I did read this: Interrupting Downloads of Potentially Dangerous Files | Microsoft Docs But it is unclear to me if this is what I really need to do.. i don't want to manage file types and domains.

 

Appreciate any help.

 

Kevin J

2 Replies

@KevinJ613 Hello!  Just to confirm, was the DownloadRestrictions policy working for your organization prior to the v91 update?  (Example: it prompted the users to choose "Keep" or "Delete" for every file downloaded)  Then after the update to v91, the behavior of the policy changed? 

 

I scanned through the policies and saw the PromptForDownloadLocation policy (https://docs.microsoft.com/en-us/deployedge/microsoft-edge-policies#promptfordownloadlocation)

 would something like this help users consciously decide before downloading a file?  

 

Thanks! 

 

-Kelly

 

 

@Kelly_Y 

 

No, we have never had that prompt show up until version 91 was released, but even then it ONLY showed up after I made a change to the DownloadRestrictions Policy.

 

So my Policy was originally set to BlockDangerousDownloads, which allowed files to be downloaded (again never got that Keep or delete message for any downloads that I am aware of).
As soon as the release of v91, we were getting full blocks (no changes to the GPO)

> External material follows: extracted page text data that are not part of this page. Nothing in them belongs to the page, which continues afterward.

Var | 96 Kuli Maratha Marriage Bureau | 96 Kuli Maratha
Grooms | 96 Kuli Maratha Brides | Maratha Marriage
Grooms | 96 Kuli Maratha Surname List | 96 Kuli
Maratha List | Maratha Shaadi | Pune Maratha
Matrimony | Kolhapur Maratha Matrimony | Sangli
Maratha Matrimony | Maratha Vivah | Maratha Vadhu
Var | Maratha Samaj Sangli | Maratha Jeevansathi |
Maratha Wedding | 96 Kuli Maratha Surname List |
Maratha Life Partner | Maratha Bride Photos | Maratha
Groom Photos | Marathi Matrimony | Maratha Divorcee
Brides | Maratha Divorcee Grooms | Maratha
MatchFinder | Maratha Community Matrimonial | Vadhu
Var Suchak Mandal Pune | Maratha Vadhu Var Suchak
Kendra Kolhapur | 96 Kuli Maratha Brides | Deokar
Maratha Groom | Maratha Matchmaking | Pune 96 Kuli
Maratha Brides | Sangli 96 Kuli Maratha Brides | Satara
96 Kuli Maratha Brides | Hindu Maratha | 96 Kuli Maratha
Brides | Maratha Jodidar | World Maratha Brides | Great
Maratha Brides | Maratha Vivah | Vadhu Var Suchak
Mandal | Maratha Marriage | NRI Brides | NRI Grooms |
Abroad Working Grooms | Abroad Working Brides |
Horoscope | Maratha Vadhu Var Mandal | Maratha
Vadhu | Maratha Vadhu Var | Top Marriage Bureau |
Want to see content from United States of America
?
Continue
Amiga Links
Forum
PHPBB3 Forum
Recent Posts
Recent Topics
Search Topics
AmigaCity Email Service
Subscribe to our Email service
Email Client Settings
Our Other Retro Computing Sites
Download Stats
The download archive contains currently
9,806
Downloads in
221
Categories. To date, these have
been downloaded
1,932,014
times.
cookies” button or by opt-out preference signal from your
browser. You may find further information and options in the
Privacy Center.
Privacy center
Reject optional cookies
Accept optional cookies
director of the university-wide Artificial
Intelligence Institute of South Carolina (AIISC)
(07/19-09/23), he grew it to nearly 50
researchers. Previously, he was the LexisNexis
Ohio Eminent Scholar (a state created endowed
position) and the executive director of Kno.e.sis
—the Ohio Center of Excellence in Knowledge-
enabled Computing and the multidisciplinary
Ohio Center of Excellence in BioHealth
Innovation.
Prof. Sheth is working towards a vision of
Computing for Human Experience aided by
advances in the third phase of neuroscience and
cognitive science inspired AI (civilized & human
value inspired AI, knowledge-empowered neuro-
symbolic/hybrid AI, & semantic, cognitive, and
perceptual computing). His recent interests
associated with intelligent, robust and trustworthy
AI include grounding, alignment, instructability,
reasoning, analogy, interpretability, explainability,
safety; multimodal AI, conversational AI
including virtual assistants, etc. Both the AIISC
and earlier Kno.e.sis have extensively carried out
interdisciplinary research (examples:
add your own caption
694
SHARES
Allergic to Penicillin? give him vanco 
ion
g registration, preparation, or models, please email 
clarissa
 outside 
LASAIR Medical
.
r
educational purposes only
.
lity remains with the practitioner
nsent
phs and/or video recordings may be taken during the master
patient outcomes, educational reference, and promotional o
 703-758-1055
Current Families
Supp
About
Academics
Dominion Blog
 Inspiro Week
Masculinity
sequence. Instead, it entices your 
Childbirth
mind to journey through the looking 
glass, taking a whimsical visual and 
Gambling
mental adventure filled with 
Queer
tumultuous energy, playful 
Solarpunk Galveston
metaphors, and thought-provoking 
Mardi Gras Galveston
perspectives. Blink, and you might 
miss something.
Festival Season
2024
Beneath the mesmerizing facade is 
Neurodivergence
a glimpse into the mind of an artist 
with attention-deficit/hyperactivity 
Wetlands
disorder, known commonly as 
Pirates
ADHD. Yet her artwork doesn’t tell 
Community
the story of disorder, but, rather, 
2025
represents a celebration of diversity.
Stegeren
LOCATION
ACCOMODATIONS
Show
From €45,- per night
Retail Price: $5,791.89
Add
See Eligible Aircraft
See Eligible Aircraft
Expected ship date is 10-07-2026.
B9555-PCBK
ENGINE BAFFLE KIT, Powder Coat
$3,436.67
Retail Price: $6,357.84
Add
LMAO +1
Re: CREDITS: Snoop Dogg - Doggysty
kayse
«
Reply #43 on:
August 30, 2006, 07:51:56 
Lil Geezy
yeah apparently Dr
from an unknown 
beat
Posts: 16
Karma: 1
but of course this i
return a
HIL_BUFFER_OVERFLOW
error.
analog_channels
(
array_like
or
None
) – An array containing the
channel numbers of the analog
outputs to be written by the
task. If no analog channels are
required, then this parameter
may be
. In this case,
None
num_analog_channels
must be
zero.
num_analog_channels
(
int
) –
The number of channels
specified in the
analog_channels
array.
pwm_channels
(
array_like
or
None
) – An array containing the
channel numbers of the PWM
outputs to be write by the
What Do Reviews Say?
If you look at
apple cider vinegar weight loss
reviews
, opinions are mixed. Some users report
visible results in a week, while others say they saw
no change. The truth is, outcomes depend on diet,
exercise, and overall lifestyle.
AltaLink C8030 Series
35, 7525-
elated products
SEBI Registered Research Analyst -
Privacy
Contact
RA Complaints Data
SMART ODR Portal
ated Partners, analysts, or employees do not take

KevinJ613_0-1622781763509.png

I then changed the Policy to ' No Special restrictions' and we were now getting this

KevinJ613_1-1622781824563.png

Once you choose Keep from the menu, after a few minutes the next time this file type is clicked to be downloaded, it will just present the Open/Save As/Save option.

 

The above screenshots is an .msg file from a ticketing system, which we also later found out people trying to download internal applications were also being blocked.

 

I started reading this Interrupting Downloads of Potentially Dangerous Files | Microsoft Docs and got me thinking what if we can ALWAYS enable the prompt that asks a user to Keep or Delete?

I don't fully understand what is actually happening, because according to that page (and subsequent links) the .msg file should not have been blocked as it has always been opened before.. the difference is, that was done prior to version 91.


We have a requirement of the following:

If any of the executable test files are downloaded successfully and can be executed without a warning and prompt for the user to decide whether or not to proceed then record a Fail result for this sub-test. Otherwise, record a Pass result for this sub-test.

 

So to me this fits that requirement, even if it is not intended to do so..

 

So I don't want to Block the files, I just want it to always prompt regardless of what files being downloaded. So any "known good files" from lets say Microsoft will still give us this prompt and then we have to click Keep.

This is a total PITA move, but we have special requirements from au

Bonus points if we can exclude internal domains from being prompted.

 

And to answer your question, I don't see how Prompt for location would provide me with the block prompt and then the option to Keep or Delete.

I get the intent of asking where to save each time, but that is not necessarily a warning, where the above one is a warning if you will.